*** Begin section ***

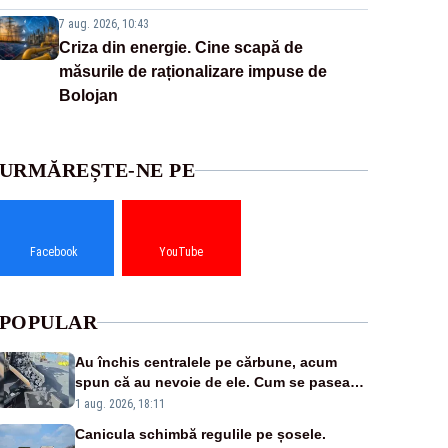
7 aug. 2026, 10:43
Criza din energie. Cine scapă de
măsurile de raționalizare impuse de
Bolojan
URMĂREȘTE-NE PE
Facebook
YouTube
POPULAR
Au închis centralele pe cărbune, acum
spun că au nevoie de ele. Cum se pasează
vina în plină criză energetică
1 aug. 2026, 18:11
Canicula schimbă regulile pe șosele.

*** End section ***

WORK INSTRUCTION: Rewrite the text of the data with "centralele pe cărbune" swapped for "centralele pe gaz" and everything else unchanged. Leave out the pictures.

TASK OUTPUT:
7 aug. 2026, 10:43
Criza din energie. Cine scapă de
măsurile de raționalizare impuse de
Bolojan
URMĂREȘTE-NE PE
Facebook
YouTube
POPULAR
Au închis centralele pe gaz, acum
spun că au nevoie de ele. Cum se pasează
vina în plină criză energetică
1 aug. 2026, 18:11
Canicula schimbă regulile pe șosele.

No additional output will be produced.